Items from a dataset
■ ■ ■

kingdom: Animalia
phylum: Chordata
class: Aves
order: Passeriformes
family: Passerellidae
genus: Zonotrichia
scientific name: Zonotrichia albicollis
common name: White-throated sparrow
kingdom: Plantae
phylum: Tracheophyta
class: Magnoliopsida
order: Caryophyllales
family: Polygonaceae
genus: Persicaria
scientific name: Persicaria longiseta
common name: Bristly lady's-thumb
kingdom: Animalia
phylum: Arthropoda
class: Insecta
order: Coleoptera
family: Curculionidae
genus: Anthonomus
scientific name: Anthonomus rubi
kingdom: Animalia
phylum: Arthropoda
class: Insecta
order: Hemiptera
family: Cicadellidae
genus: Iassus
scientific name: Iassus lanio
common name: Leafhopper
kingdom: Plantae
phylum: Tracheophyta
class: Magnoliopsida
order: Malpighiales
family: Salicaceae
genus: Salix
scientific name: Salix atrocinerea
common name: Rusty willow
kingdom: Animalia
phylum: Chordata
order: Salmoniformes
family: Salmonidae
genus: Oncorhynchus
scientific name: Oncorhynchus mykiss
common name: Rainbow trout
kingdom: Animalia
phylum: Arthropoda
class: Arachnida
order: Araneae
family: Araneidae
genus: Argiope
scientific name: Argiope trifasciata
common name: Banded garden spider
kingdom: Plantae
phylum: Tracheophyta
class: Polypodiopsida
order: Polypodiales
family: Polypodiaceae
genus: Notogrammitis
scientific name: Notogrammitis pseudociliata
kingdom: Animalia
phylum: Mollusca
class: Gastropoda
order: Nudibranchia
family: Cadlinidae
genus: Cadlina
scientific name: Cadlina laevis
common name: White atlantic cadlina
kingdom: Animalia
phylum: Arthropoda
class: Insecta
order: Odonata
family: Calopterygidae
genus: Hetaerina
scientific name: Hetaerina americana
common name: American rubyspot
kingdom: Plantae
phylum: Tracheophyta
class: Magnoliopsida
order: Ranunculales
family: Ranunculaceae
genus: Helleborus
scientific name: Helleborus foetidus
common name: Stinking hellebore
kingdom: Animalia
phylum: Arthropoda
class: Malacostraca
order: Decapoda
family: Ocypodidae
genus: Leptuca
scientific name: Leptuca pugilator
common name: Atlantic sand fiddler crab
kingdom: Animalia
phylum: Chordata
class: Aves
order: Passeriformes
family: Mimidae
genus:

■ ■ ■

TASK PROMPT — Reproduce every line of the listing above word for word.

RESULT FOR THIS EXERCISE —
kingdom: Animalia
phylum: Chordata
class: Aves
order: Passeriformes
family: Passerellidae
genus: Zonotrichia
scientific name: Zonotrichia albicollis
common name: White-throated sparrow
kingdom: Plantae
phylum: Tracheophyta
class: Magnoliopsida
order: Caryophyllales
family: Polygonaceae
genus: Persicaria
scientific name: Persicaria longiseta
common name: Bristly lady's-thumb
kingdom: Animalia
phylum: Arthropoda
class: Insecta
order: Coleoptera
family: Curculionidae
genus: Anthonomus
scientific name: Anthonomus rubi
kingdom: Animalia
phylum: Arthropoda
class: Insecta
order: Hemiptera
family: Cicadellidae
genus: Iassus
scientific name: Iassus lanio
common name: Leafhopper
kingdom: Plantae
phylum: Tracheophyta
class: Magnoliopsida
order: Malpighiales
family: Salicaceae
genus: Salix
scientific name: Salix atrocinerea
common name: Rusty willow
kingdom: Animalia
phylum: Chordata
order: Salmoniformes
family: Salmonidae
genus: Oncorhynchus
scientific name: Oncorhynchus mykiss
common name: Rainbow trout
kingdom: Animalia
phylum: Arthropoda
class: Arachnida
order: Araneae
family: Araneidae
genus: Argiope
scientific name: Argiope trifasciata
common name: Banded garden spider
kingdom: Plantae
phylum: Tracheophyta
class: Polypodiopsida
order: Polypodiales
family: Polypodiaceae
genus: Notogrammitis
scientific name: Notogrammitis pseudociliata
kingdom: Animalia
phylum: Mollusca
class: Gastropoda
order: Nudibranchia
family: Cadlinidae
genus: Cadlina
scientific name: Cadlina laevis
common name: White atlantic cadlina
kingdom: Animalia
phylum: Arthropoda
class: Insecta
order: Odonata
family: Calopterygidae
genus: Hetaerina
scientific name: Hetaerina americana
common name: American rubyspot
kingdom: Plantae
phylum: Tracheophyta
class: Magnoliopsida
order: Ranunculales
family: Ranunculaceae
genus: Helleborus
scientific name: Helleborus foetidus
common name: Stinking hellebore
kingdom: Animalia
phylum: Arthropoda
class: Malacostraca
order: Decapoda
family: Ocypodidae
genus: Leptuca
scientific name: Leptuca pugilator
common name: Atlantic sand fiddler crab
kingdom: Animalia
phylum: Chordata
class: Aves
order: Passeriformes
family: Mimidae
genus:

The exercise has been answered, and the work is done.